What the task requires:
Copy the banking news excerpt from the words "Basel Committee Takes" through "on digital currencies.", and switch "stablecoins" to "digital tokens".
---------- Selected extract ----------
Innovation Inside and Outside of the Regulatory Sandbox
On November 19, Naeha Prakash, BPI Associate General Counsel and Senior Vice President for Consumer Regulatory Affairs, published a blog post that evaluates whether sandboxes allow for further innovation or function as a narrow window by which participants must operate in order to innovate. This post encourages innovation inside and outside of the regulatory sandbox. A regulatory sandbox, although intended to support innovation, raises considerations regarding its practical ability to increase financial inclusion for consumers, while also fostering responsible innovation by financial institutions.
Basel Committee Takes Aim at Libra In Describing Crypto Risks
On November 19, the chairman of the Basel Committee on Banking Supervision said that cryptocurrencies are “unsafe to rely on as a medium of exchange or store of value,” according to a report from Politico. During a keynote speech at Euro Finance Week in Frankfurt, Pablo Hernández de Cos specifically highlighted Facebook’s digital currency initiative Libra during remarks describing how continued growth of cryptocurrencies could increase risks for banks. He stated that Libra could require banks to play “different and non-mutually exclusive roles,” and that there are “broader questions about banks’ business models” to consider with the emergence of stablecoins as a source of instant payments.” He also noted Basel is undergoing a research initiative on digital currencies.
---------- Data for analysis ----------
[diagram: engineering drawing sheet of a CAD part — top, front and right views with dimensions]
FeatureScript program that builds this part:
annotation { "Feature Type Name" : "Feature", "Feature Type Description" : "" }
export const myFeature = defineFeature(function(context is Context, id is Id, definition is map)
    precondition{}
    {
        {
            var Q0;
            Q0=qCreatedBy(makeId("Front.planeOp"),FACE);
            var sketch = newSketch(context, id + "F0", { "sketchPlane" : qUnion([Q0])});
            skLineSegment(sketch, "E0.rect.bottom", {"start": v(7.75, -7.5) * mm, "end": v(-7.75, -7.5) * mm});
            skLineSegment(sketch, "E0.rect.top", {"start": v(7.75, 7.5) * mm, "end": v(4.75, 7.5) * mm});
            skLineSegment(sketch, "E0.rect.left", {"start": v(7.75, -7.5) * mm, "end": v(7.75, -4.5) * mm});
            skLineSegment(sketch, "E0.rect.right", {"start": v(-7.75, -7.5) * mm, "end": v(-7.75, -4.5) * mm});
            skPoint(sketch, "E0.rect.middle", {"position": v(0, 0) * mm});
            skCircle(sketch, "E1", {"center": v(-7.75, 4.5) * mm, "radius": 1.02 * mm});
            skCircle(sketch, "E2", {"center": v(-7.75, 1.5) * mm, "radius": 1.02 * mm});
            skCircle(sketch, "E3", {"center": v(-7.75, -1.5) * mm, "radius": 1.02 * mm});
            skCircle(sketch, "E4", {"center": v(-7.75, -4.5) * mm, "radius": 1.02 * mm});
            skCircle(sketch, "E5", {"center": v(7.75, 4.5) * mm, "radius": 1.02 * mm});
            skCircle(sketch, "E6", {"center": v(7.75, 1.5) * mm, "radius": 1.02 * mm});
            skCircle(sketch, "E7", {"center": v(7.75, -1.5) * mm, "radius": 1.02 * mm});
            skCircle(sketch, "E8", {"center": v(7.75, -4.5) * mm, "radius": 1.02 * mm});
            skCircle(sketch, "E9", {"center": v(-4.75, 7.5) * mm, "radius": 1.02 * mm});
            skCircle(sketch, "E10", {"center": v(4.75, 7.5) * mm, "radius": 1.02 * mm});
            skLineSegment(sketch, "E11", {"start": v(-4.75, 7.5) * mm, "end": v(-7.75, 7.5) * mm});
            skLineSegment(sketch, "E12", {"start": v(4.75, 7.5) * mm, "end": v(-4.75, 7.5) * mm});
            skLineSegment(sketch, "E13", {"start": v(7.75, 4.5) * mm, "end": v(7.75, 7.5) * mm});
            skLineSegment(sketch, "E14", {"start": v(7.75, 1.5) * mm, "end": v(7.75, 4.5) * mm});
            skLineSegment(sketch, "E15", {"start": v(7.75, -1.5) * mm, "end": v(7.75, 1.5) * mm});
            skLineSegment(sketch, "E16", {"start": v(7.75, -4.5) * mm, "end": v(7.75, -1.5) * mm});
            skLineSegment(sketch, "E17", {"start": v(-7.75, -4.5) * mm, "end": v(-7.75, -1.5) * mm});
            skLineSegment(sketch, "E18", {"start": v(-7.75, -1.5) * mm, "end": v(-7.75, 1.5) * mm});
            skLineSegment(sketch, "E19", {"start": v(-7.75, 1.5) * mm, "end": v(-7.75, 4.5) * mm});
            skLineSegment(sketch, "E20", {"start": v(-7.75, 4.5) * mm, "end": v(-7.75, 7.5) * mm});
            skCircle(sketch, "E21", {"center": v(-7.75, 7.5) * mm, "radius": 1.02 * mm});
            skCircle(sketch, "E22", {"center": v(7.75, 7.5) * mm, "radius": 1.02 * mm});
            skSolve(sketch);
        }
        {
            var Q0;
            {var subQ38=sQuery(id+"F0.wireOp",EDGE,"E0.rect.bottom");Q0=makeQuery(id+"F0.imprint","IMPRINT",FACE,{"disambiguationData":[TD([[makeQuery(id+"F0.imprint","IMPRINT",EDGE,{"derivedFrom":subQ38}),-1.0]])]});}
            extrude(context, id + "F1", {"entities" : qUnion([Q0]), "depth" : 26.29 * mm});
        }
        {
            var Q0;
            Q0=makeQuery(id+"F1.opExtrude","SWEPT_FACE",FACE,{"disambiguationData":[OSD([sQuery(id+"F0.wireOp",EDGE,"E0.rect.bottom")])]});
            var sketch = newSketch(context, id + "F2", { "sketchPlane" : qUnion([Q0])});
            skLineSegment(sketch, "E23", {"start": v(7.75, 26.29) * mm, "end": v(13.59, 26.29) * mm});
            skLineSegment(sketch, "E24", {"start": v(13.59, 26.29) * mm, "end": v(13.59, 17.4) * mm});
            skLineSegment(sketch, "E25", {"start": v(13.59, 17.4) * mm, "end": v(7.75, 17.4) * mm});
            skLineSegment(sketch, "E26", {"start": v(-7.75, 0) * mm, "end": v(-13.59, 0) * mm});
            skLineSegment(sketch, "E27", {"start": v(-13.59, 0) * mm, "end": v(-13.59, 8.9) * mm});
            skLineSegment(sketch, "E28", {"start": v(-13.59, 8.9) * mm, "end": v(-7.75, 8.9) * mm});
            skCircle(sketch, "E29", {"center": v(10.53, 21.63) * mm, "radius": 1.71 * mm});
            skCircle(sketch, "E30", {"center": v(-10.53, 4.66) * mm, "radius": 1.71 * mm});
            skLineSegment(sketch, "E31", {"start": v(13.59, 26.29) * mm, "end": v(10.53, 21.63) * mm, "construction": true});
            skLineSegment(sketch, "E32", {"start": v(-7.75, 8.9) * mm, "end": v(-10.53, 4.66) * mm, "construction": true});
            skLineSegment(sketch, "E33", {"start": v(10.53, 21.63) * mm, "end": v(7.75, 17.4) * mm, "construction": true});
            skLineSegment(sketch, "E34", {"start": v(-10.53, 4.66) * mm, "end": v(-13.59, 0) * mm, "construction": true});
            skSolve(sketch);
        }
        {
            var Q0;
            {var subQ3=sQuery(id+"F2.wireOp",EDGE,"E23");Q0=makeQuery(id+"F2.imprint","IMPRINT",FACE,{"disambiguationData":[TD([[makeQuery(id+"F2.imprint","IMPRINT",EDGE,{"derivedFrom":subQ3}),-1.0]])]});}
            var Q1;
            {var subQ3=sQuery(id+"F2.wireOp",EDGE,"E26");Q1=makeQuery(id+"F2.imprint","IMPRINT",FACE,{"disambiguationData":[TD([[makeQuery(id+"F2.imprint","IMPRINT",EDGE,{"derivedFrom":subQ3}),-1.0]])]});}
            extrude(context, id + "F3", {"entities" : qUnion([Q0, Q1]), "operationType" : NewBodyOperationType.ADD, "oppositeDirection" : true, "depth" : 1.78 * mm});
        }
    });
----------
Expected answer:
Basel Committee Takes Aim at Libra In Describing Crypto Risks
On November 19, the chairman of the Basel Committee on Banking Supervision said that cryptocurrencies are “unsafe to rely on as a medium of exchange or store of value,” according to a report from Politico. During a keynote speech at Euro Finance Week in Frankfurt, Pablo Hernández de Cos specifically highlighted Facebook’s digital currency initiative Libra during remarks describing how continued growth of cryptocurrencies could increase risks for banks. He stated that Libra could require banks to play “different and non-mutually exclusive roles,” and that there are “broader questions about banks’ business models” to consider with the emergence of digital tokens as a source of instant payments.” He also noted Basel is undergoing a research initiative on digital currencies.